A univariate analysis showed several predictors of aneurysm growth (all 95% confidence intervals):

  • History of ruptured aneurysm (odds ratio [OR], 3.54; 1.41 – 8.95; P = .007)

  • Sympathomimetic drug abuse (OR, 5.46; .73 – 40.80; P = .10)

  • Hypertension (OR, 8.00; 2.84 – 22.59; P < .001)

  • PCKD (OR, 6.16; 1.63 – 23.31; P = .007)

Results of the univariate analysis indicated that both aspirin use and treatment with stent-assisted coiling (SAC) were associated with a lower chance of growth (OR, .31; P = .02; and OR, .37; P = .08, respectively).

By contrast, hyperlipidemia and aneurysm clipping were associated with a higher chance of growth (OR, 2.51; P = .16; and OR, 2.01; P = .14, respectively)

Independent factors associated with aneurysm growth on multivariate analysis included the following (all 95% confidence intervals):

  • History of a ruptured aneurysm (OR, 5.91; 1.83 – 19.09; P = .003)

  • Hypertension (OR, 14.38; 3.83 – 53.94; P < .001)

  • Sympathomimetic drug abuse (OR, 11.26; 1.21 – 104.65; P = .03)

  • PCKD (OR, 9.48, 1.51 – 59.35; P = .02).

Unlike the findings of the univariate analysis, the multivariate analysis indicated that SAC was no longer protective against growth and that hyperlipidemia was no longer associated with lesion rupture.
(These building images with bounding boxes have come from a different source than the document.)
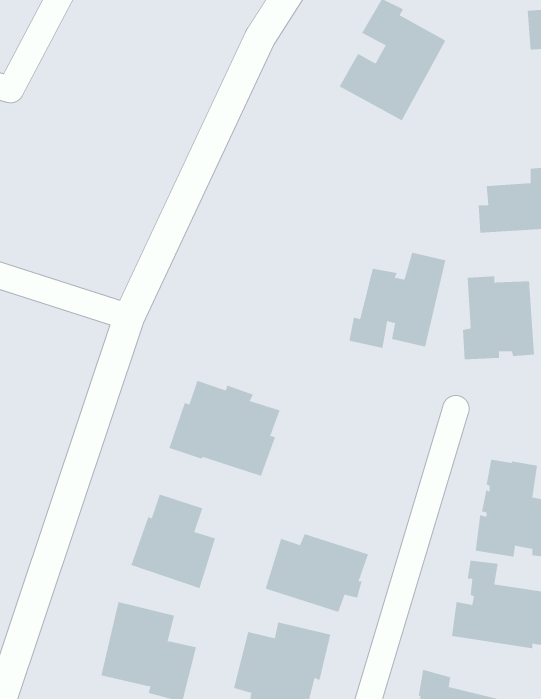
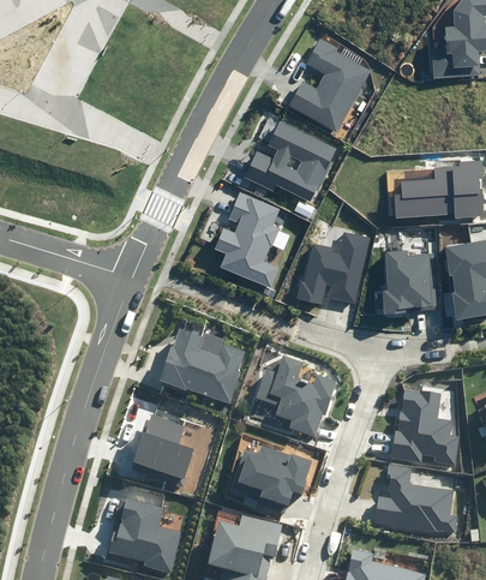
building: none -> [244,121,335,202]
building: none -> [214,192,280,288]
building: none -> [254,355,336,437]

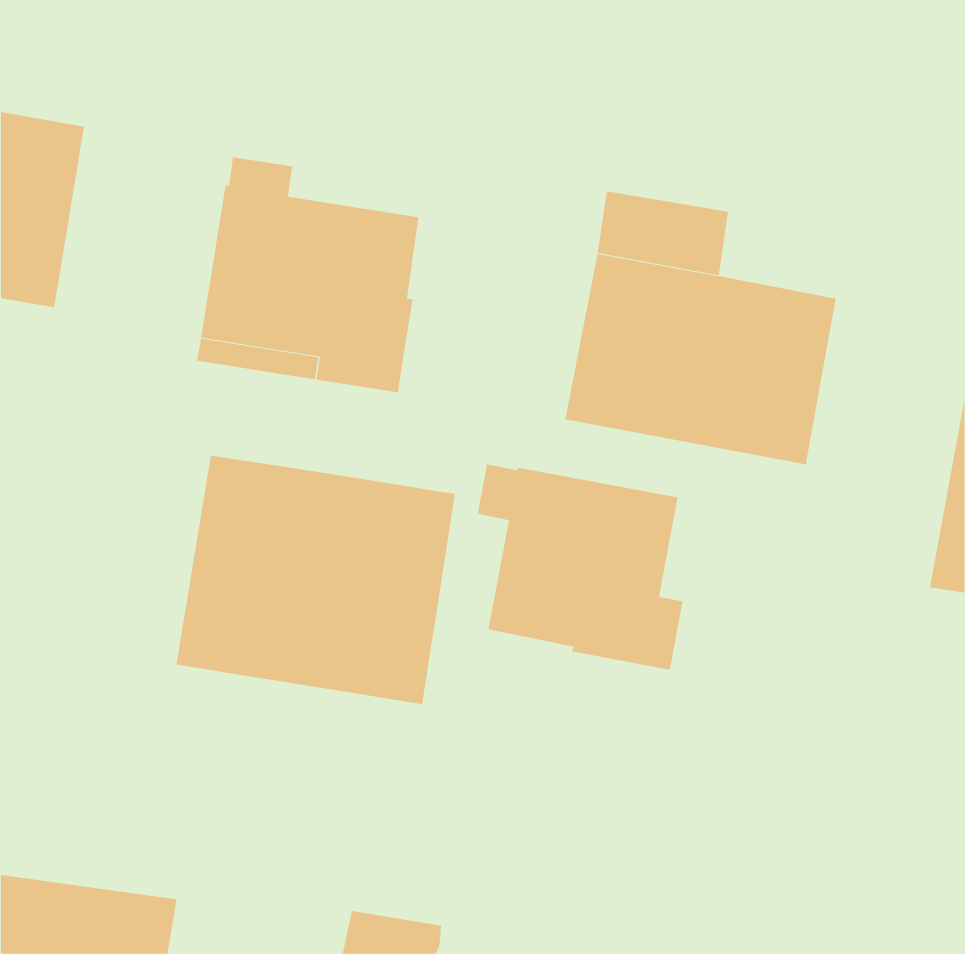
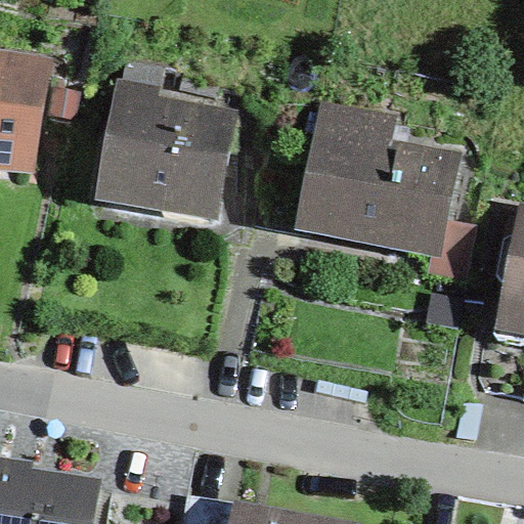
building: [176,455,455,705] -> none
building: [477,463,683,670] -> none

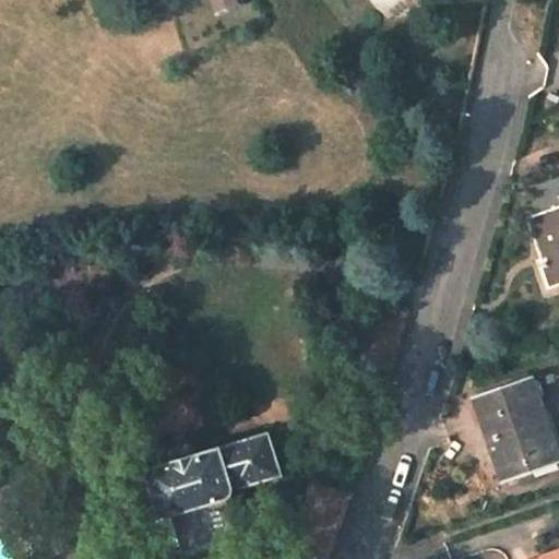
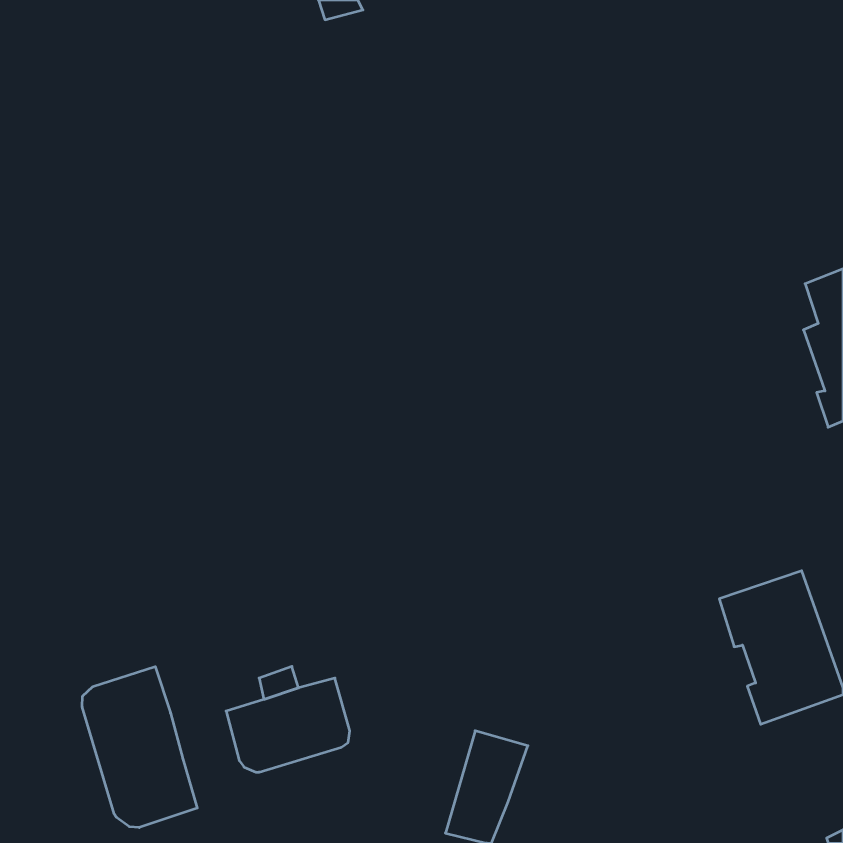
building: [222,432,283,485] -> none
building: none -> [82,667,197,828]

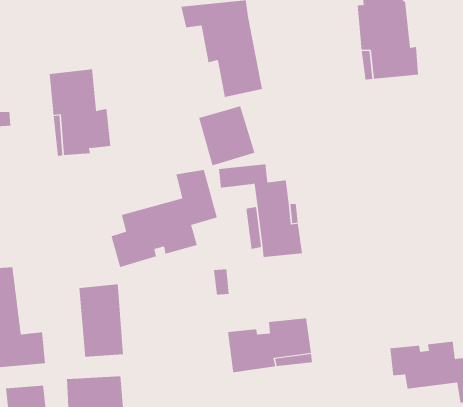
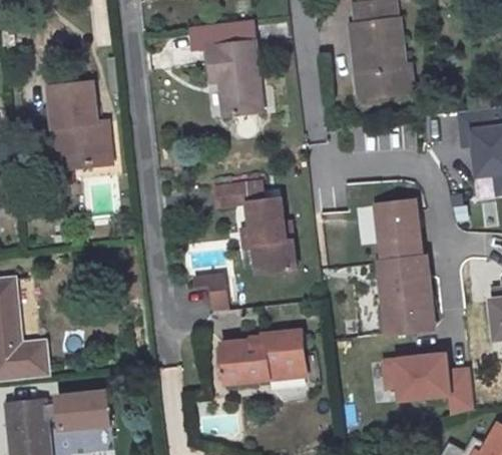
building: [198,106,255,166] -> none
building: [111,169,217,268] -> none
building: none -> [376,199,435,331]
building: [79,283,123,357] -> none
On the other hand, aspirin continued to be protective, indicating that aspirin use is "independently protective" against aneurysm growth that would require treatment (OR, 0.19; .05 – .63; P = .007).

"Hence, we estimate that patients who received aspirin therapy have an 80% less chance of aneurysm growth and required treatment over time," the authors summarize.

There were no ruptured aneurysms during the follow-up period.

"Our previous research showed that inflammation is a critical part of the growth and rupture of aneurysms, and aspirin inhibits inflammation in the aneurysm wall, thereby stabilizing it and preventing it from growing and rupturing," Hasan explained.

However, he continued, "it is too early to strongly recommend treatment with aspirin based on our study findings, and physicians should take it with caution, since it was a retrospective study performed at a single institution."

The authors conclude that, given the observational design of the current study, further randomized and prospective studies are needed to validate their findings.

"Wonder Drug"

Commenting on the study for Medscape Medical News, Issam Awad, MD, John Harper Seeley Professor of Surgery (Neurosurgery) and professor of neurology, University of Chicago, called aspirin a "long-known wonder drug that prevents heart attacks and strokes and promises to prevent the growth of unruptured cerebral aneurysms preceding catastrophic rupture."

He noted that retrospective studies "cannot control for all potential confounders mostly related to indications for use of aspirin or lack thereof that could explain the differences in outcome."

A prospective, blinded, randomized trial is "the only way to answer the question rigorously and definitely," said Awad, who was not involved with the study.

"It remains to be seen if a momentum can be generated in large clinical centers and the level of funding can be mobilized for such a trial, while more and more patients might choose to take aspirin anyway or have ever-smaller aneurysms treated rather than followed in clinical practice," he stated.

Hasan added that if the study findings can be replicated in larger studies, "it could have a major impact, both nationally and internationally."

No source of funding for the study was listed. The authors and Awad report no relevant financial relationships.